Crooks is feeling good at this point and he feels self-assured that he can take on anything. But then Curley’s wife appears and starts to stir everything up. The atmosphere in the room becomes tense and nasty. Crooks starts to get annoyed because he was having a good conversation which he doesn’t often get which made him feel very good about himself and Curley’s wife has started to tear everything apart. He starts to get almost angry and stands up to her telling her:
“You got no rights messing around in here at all. Now you jus get out, an get out quick.”
But he forgets about his place in life and he is shown where he belongs by Curley’s wife. She starts on him:
“You know what I could do if you open your trap? Well, you keep you place, then, Nigger.
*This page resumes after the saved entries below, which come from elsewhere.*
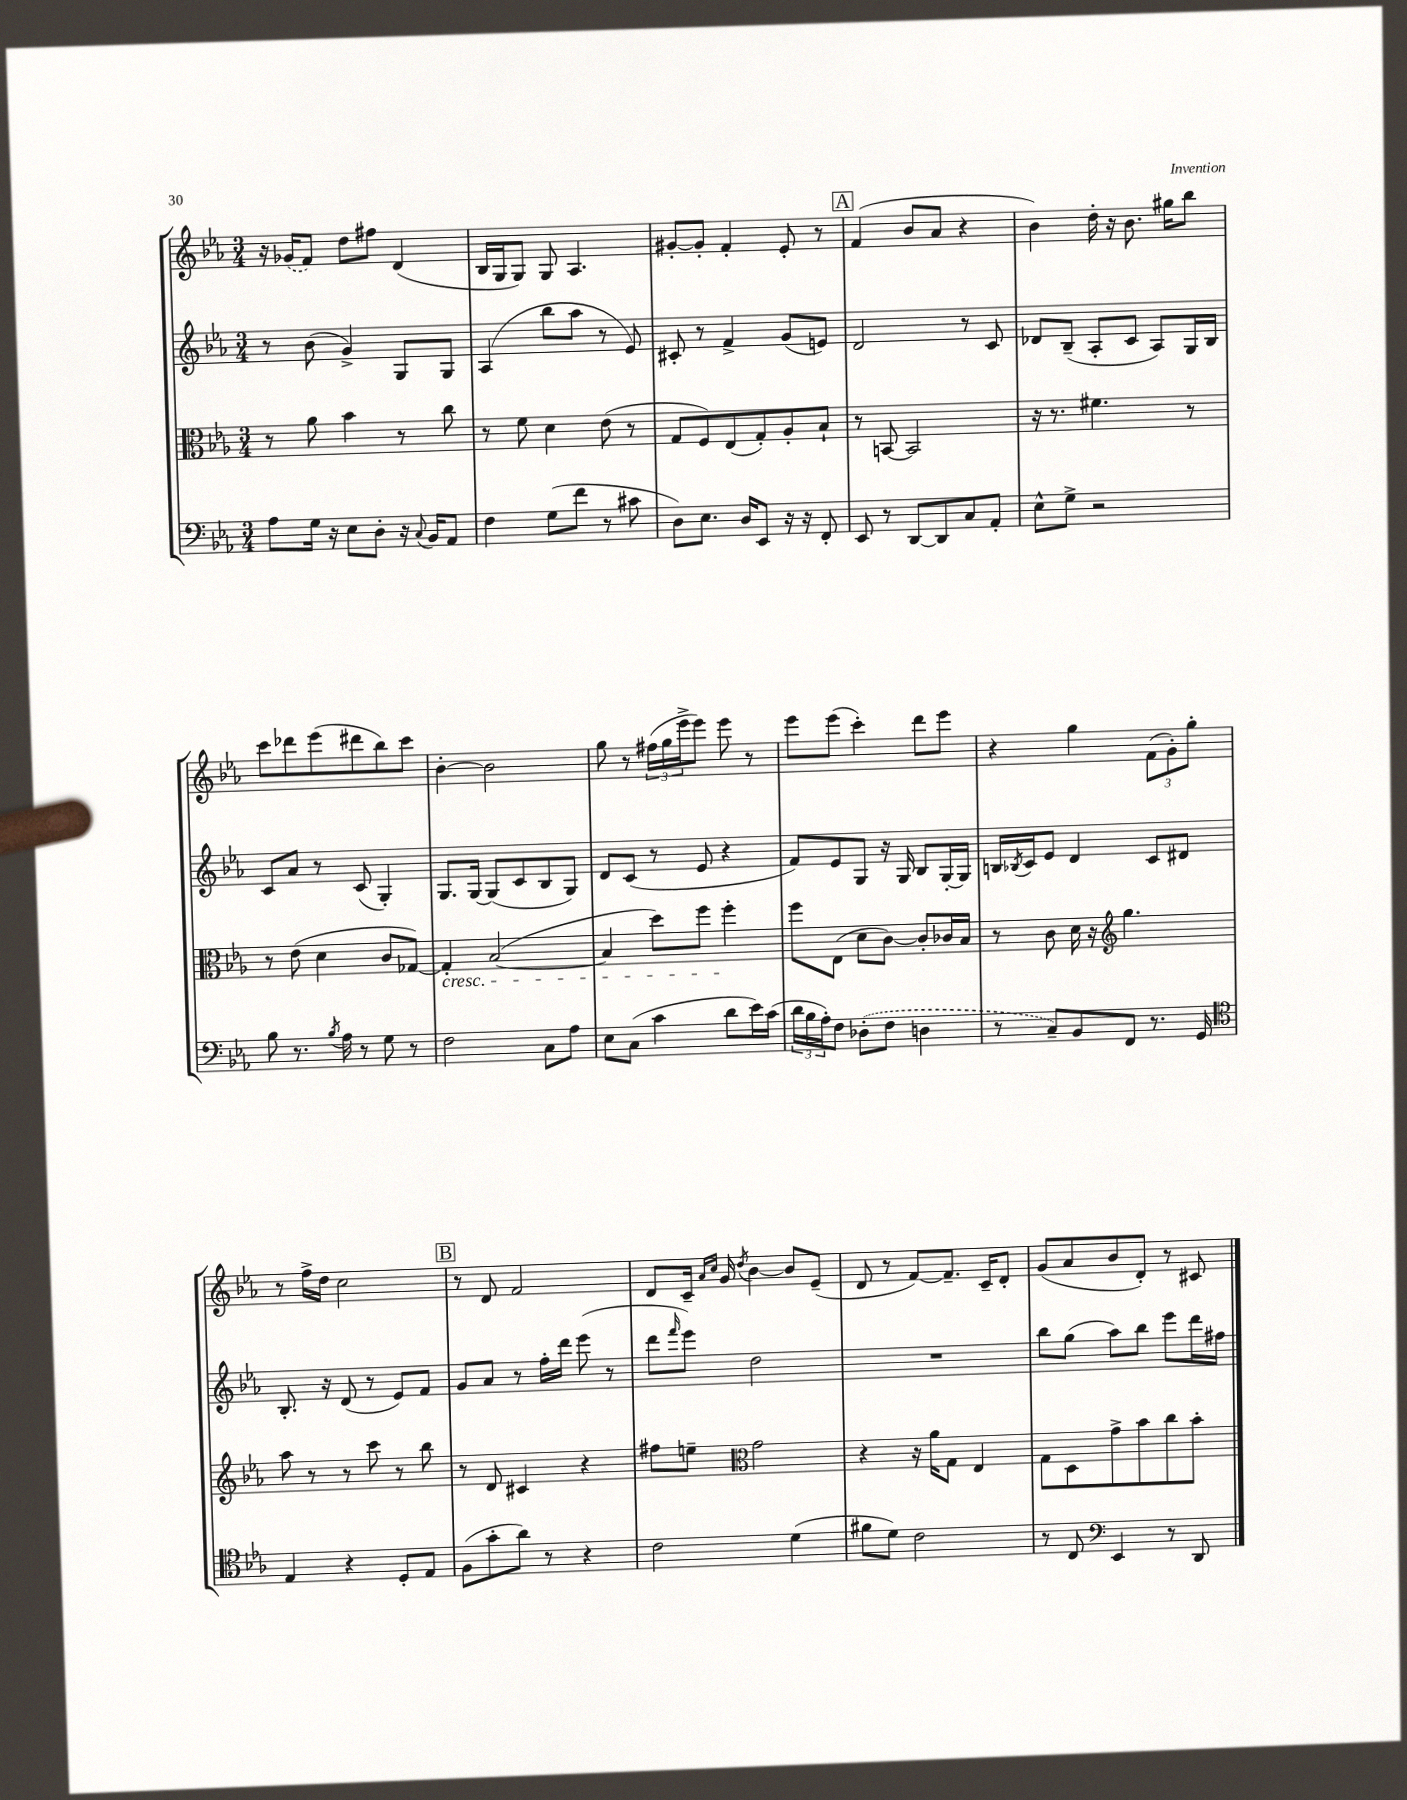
<<
\new StaffGroup <<
\new Staff = "s0" {
    \clef treble \key ees \major \numericTimeSignature \time 3/4
    r16 \once \slurDashed ges'16( f'8) d''8 fis''8 d'4( |
    bes16 g16 g8) g8 aes4. |
    gis'8~-. gis'8-. f'4-. ees'8-. r8 |
    \mark \markup { \box "A" } f'4( bes'8 aes'8 r4 |
    bes'4) d''16-. r16 bes'8. gis''16 bes''8 |
    c'''8 des'''8 ees'''8( dis'''8 bes''8) c'''8 |
    bes'4~-. bes'2 |
    g''8 r8 \tuplet 3/2 { fis''16( g''16 ees'''16-> } ees'''8) ees'''8 r8 |
    ees'''8 ees'''8( c'''4-.) d'''8 ees'''8 |
    r4 g''4 \tuplet 3/2 { f'8( g'8-.) g''8-. } |
    r8 f''16-> d''16 c''2 |
    \mark \markup { \box "B" } r8 d'8 f'2 |
    d'8 c'16-- \grace { aes'16 c''16 } g'16 \acciaccatura { d''8 } bes'4~ bes'8 ees'8--( |
    d'8 r8 f'8~) f'8.-- c'16-- d'8-. |
    g'8( aes'8 bes'8 d'8-.) r8 cis'8 \bar "|." |
}
\new Staff = "s1" {
    \clef treble \key ees \major \numericTimeSignature \time 3/4
    r8 bes'8( g'4->) g8 g8 |
    aes4( bes''8 aes''8 r8 ees'8) |
    cis'8-. r8 f'4-> g'8( e'8) |
    \mark \markup { \box "A" } d'2 r8 c'8 |
    des'8 bes8--( aes8-. c'8 aes8) g16 bes16 |
    c'8 aes'8 r8 c'8( g4-.) |
    g8. g16~ g8( c'8 bes8 g8) |
    d'8 c'8( r8 ees'8 r4 |
    f'8) ees'8 g8 r16 g16 bes8 g16~-. g16 |
    b16 \acciaccatura { bes8 } c'16 ees'8 d'4 c'8 dis'8 |
    bes8.-. r16 d'8( r8 ees'8) f'8 |
    \mark \markup { \box "B" } g'8 aes'8 r8 f''16-. d'''16 ees'''8( r8 |
    d'''8 \grace { f'''16 } ees'''8) d''2 |
    R2. |
    bes''8 g''8( aes''8) bes''8 ees'''8 d'''16 fis''16 \bar "|." |
}
\new Staff = "s2" {
    \clef alto \key ees \major \numericTimeSignature \time 3/4
    r8 aes'8 bes'4 r8 c''8 |
    r8 f'8 d'4 ees'8( r8 |
    g8 f8) ees8( g8-.) aes8-. bes8-! |
    \mark \markup { \box "A" } r8 b,8~ b,2 |
    r16 r8. fis'4. r8 |
    r8 ees'8( d'4 c'8 ges8~) |
    ges4-.\cresc bes2~( |
    bes4 d''8) f''8 f''4-.\! |
    f''8 ees8( d'8 c'8~) c'8-. ces'16 bes16 |
    r8 c'8 d'16 r16 \clef treble g''4. |
    aes''8 r8 r8 c'''8 r8 bes''8 |
    \mark \markup { \box "B" } r8 d'8 cis'4 r4 |
    fis''8 e''8-- \clef alto g'2 |
    r4 r16 aes'16 g8 ees4 |
    g8 d8 g'8-> bes'8 c''8 bes'8-. \bar "|." |
}
\new Staff = "s3" {
    \clef bass \key ees \major \numericTimeSignature \time 3/4
    aes8 g16 r16 ees8 d8-. r16 \appoggiatura { c8 } bes,16 aes,8 |
    f4 g8( f'8 r8 cis'8 |
    d8) ees8. d16 ees,8 r16 r16 f,8-. |
    \mark \markup { \box "A" } ees,8 r8 d,8~ d,8 c8 aes,8-. |
    ees8-^ g8-> r2 |
    bes8 r8. \acciaccatura { bes8 } aes16 r8 g8 r8 |
    f2 c8 aes8 |
    ees8 c8( c'4 d'8 ees'16) c'16( |
    \tuplet 3/2 { d'16 bes16 aes16-.) } f8 \once \slurDashed des8-.( f8 d4 |
    r8 c8--) bes,8 f,8 r8. g,16 |
    \clef tenor ees4 r4 d8-. ees8 |
    \mark \markup { \box "B" } f8( g'8-. aes'8) r8 r4 |
    c'2 d'4( |
    fis'8 d'8) c'2 |
    r8 c8 \clef bass ees,4 r8 d,8 \bar "|." |
}
>>
>>
\layout { \context { \Score \remove "Bar_number_engraver" } }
I could get you strung up on a tree so easy it ain’t even funny.”
Crooks has no reply to this. Then the old insecure Crooks comes out. Crooks drew into himself and reduced himself to nothing. He then has no personality, no ego nothing to arouse like or dislike. This is a sign of the loneliness Crooks has experienced in his life. He must have done it before in order to be so good at it. All the time he has spent by himself he has convinced himself that he is worth nothing and nobody cares about him. This is a form of torture for Crooks.
In conclusion, I believe that loneliness is a disease. George had Lennie and Lennie had George to combat the terrible affects of it. But there were other who were not so lucky. Crooks was intensely unhappy, unconfident and seriously mentally damaged from the lasting affects of loneliness. Curley’s wife was killed essentially by loneliness it was that that made her talk to the farm workers and Lennie this lead to her death.